*DATASET EXTRACT*
···

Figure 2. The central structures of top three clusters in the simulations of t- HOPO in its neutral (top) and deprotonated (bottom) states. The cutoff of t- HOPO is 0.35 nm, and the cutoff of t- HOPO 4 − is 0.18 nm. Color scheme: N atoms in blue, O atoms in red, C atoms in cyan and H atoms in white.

···

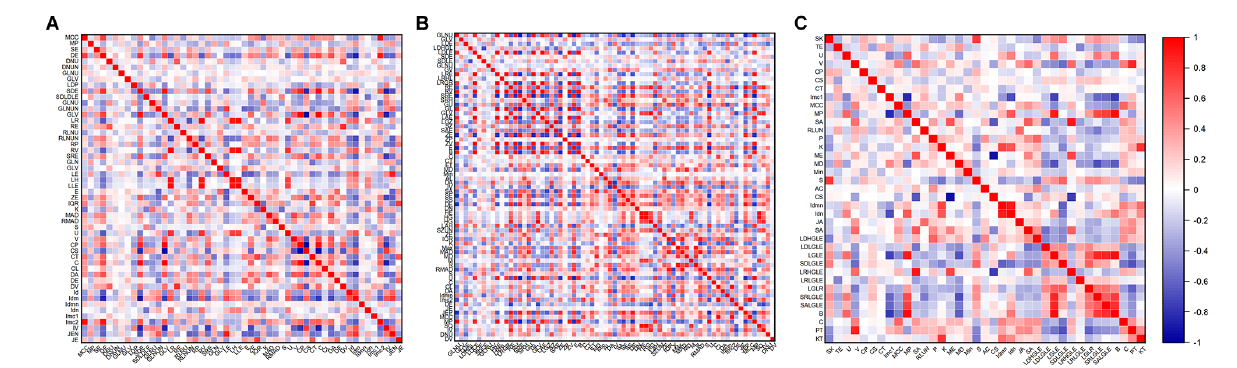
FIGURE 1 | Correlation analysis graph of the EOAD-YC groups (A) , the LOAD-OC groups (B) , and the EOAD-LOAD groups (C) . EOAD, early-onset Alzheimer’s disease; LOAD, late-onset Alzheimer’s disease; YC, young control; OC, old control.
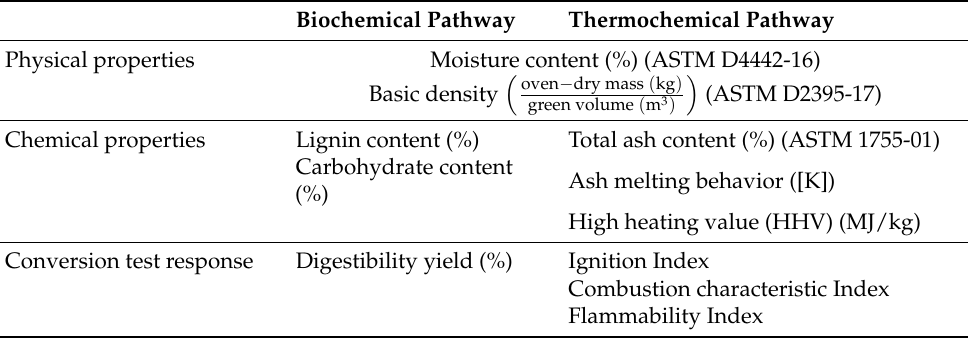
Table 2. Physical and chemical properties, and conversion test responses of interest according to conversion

···

*PROBLEM TO SOLVE*
With the pictures omitted, copy the entries above exactly from the line containing "FIGURE 1 | Correlation" through the line containing "Table 2. Physical", both lines included.

*ANSWER BELOW*
FIGURE 1 | Correlation analysis graph of the EOAD-YC groups (A) , the LOAD-OC groups (B) , and the EOAD-LOAD groups (C) . EOAD, early-onset Alzheimer’s disease; LOAD, late-onset Alzheimer’s disease; YC, young control; OC, old control.
Table 2. Physical and chemical properties, and conversion test responses of interest according to conversion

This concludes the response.